## Exercise requirements
Rewrite the entries from the start through the line containing "Nos registramos en", swapping "aplicación" for "tienda" and changing nothing else. Leave the pictures out of your answer.

━━━ Excerpted records ━━━

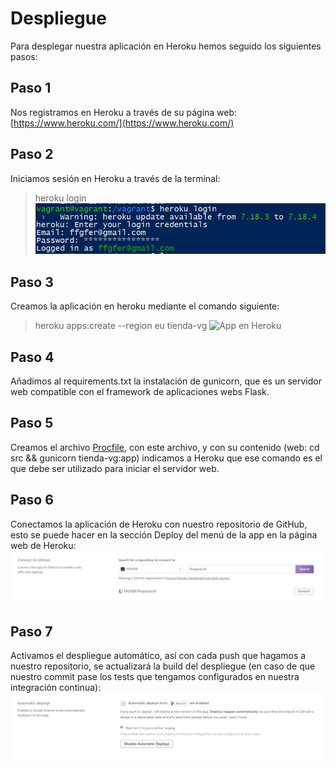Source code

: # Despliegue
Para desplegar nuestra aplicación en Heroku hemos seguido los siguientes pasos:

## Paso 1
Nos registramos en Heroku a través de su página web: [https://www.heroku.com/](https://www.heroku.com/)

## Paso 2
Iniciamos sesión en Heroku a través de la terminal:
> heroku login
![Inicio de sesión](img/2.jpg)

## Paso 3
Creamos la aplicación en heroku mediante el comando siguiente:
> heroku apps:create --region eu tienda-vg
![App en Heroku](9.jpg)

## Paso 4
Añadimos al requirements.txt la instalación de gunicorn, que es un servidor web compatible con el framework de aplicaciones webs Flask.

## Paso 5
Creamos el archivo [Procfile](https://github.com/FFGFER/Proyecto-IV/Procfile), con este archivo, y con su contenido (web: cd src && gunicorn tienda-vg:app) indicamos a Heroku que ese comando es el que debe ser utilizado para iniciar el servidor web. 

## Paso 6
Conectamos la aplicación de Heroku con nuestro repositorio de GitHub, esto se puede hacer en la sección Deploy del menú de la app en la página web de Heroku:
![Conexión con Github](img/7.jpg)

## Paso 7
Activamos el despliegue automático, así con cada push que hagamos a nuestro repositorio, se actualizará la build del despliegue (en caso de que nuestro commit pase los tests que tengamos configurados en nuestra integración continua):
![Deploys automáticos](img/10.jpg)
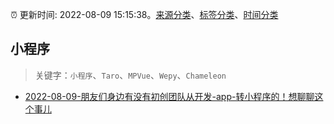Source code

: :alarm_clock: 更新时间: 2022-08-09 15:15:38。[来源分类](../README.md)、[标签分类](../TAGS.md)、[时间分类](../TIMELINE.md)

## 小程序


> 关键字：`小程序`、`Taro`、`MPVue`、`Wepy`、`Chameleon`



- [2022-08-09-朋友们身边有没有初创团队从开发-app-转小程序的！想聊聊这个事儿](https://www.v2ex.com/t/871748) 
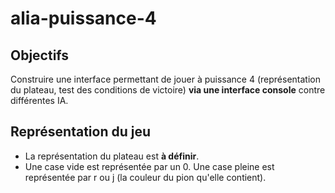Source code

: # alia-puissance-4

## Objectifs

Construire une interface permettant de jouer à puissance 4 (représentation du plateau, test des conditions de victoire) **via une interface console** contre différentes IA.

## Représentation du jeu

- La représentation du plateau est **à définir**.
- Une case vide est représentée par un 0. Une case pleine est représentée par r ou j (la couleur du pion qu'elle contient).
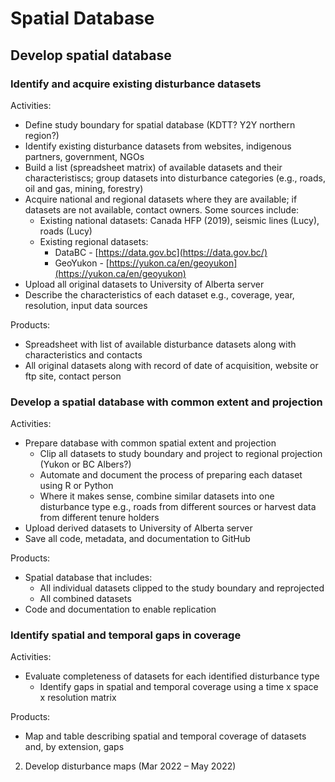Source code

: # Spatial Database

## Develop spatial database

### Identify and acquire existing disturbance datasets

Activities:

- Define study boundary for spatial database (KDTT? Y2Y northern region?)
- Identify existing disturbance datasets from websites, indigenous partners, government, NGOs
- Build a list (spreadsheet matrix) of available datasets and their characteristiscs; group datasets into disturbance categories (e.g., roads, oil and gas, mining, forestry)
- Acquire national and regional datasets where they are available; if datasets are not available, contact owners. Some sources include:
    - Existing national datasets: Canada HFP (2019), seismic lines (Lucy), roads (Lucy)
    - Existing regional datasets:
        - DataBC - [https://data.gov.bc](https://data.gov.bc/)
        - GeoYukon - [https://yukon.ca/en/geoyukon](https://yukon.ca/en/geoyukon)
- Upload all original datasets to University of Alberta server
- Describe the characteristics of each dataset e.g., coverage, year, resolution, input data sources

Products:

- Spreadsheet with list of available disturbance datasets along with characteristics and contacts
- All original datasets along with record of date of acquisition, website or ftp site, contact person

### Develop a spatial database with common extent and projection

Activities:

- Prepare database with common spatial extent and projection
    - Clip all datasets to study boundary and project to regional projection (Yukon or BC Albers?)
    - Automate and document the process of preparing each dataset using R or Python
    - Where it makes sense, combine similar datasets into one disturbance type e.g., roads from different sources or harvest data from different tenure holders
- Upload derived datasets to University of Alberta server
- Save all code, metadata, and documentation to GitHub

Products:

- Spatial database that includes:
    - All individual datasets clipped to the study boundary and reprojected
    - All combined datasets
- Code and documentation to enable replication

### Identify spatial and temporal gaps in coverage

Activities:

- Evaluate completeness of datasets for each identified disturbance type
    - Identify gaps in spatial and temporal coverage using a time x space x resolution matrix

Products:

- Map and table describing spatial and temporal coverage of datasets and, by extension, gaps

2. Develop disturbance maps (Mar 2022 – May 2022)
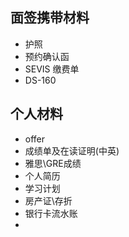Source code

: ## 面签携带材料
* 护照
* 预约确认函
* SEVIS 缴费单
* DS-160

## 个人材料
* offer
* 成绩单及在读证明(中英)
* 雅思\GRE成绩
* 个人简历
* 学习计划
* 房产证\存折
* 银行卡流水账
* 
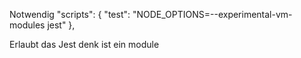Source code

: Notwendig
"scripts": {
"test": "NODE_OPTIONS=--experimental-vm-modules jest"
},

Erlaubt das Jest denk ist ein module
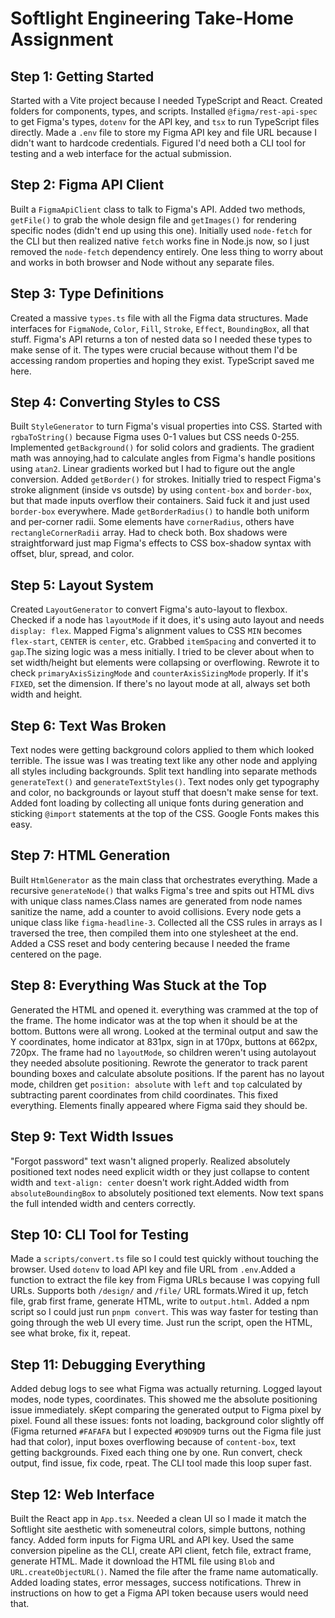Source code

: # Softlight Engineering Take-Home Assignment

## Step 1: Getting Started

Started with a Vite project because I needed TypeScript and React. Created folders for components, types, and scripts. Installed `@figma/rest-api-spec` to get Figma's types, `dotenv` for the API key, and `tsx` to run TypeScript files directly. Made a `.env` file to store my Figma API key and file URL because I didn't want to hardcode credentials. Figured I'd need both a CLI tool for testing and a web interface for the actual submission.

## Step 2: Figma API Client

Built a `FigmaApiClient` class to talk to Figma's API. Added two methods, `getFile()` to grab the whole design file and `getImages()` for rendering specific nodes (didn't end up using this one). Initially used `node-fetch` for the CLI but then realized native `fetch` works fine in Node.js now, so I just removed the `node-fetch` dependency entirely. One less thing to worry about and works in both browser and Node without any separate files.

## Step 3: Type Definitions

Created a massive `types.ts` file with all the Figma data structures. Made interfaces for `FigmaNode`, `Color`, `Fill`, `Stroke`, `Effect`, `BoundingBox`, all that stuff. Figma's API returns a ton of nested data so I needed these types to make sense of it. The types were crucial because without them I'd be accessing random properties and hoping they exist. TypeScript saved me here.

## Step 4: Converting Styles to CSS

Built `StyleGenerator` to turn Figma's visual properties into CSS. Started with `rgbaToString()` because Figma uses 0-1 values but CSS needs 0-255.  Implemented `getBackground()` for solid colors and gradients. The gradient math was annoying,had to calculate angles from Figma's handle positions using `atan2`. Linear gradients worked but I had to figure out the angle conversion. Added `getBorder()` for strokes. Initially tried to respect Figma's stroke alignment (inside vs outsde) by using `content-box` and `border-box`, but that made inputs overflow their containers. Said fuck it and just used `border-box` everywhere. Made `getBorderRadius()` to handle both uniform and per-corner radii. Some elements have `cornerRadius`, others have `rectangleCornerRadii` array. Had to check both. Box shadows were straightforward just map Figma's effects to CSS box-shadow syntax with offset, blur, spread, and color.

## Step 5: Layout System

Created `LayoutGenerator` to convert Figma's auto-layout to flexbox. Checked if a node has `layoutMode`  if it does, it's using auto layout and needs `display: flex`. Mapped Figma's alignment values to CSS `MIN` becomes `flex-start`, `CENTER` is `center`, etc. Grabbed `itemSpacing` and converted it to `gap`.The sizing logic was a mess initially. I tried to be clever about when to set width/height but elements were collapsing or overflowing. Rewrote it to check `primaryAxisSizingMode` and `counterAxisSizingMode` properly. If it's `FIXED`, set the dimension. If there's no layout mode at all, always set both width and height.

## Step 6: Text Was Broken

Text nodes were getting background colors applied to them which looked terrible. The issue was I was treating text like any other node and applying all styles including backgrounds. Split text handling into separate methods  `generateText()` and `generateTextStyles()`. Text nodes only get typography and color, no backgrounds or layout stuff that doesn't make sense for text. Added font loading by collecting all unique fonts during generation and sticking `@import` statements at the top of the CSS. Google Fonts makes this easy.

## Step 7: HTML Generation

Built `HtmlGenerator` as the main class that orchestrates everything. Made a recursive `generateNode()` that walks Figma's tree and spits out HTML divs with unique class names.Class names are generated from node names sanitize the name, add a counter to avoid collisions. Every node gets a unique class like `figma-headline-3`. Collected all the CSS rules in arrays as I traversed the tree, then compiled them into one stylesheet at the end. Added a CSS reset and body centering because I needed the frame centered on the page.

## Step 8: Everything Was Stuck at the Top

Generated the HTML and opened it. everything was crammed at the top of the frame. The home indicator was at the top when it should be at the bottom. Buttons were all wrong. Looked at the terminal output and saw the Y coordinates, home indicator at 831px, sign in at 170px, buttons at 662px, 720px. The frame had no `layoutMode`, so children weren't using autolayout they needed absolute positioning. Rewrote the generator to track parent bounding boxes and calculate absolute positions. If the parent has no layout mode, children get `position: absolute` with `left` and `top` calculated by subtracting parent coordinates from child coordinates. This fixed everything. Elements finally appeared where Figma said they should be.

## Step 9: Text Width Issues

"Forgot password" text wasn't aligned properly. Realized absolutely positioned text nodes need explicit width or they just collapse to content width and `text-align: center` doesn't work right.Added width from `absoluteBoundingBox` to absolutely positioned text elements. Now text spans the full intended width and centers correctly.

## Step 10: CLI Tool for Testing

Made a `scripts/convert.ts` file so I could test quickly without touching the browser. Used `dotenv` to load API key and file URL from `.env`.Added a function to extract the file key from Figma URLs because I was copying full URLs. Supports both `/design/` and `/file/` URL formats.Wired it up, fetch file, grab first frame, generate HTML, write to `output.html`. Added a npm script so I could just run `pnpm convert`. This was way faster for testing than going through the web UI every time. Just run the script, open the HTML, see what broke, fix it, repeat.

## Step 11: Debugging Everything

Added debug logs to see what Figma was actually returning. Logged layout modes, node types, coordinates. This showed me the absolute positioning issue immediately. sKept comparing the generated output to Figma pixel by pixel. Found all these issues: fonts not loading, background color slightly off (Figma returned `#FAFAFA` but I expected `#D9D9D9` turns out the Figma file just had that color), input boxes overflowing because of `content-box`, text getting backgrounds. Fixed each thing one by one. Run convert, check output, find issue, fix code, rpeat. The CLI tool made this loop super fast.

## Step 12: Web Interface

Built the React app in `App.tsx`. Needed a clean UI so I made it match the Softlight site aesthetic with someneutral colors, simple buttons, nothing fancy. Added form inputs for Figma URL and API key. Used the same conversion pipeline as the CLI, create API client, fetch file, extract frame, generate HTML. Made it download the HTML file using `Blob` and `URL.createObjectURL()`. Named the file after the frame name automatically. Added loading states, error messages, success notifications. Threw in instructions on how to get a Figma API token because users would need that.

━━━

## Written solution
Source code

: # Despliegue
Para desplegar nuestra tienda en Heroku hemos seguido los siguientes pasos:

## Paso 1
Nos registramos en Heroku a través de su página web: [https://www.heroku.com/](https://www.heroku.com/)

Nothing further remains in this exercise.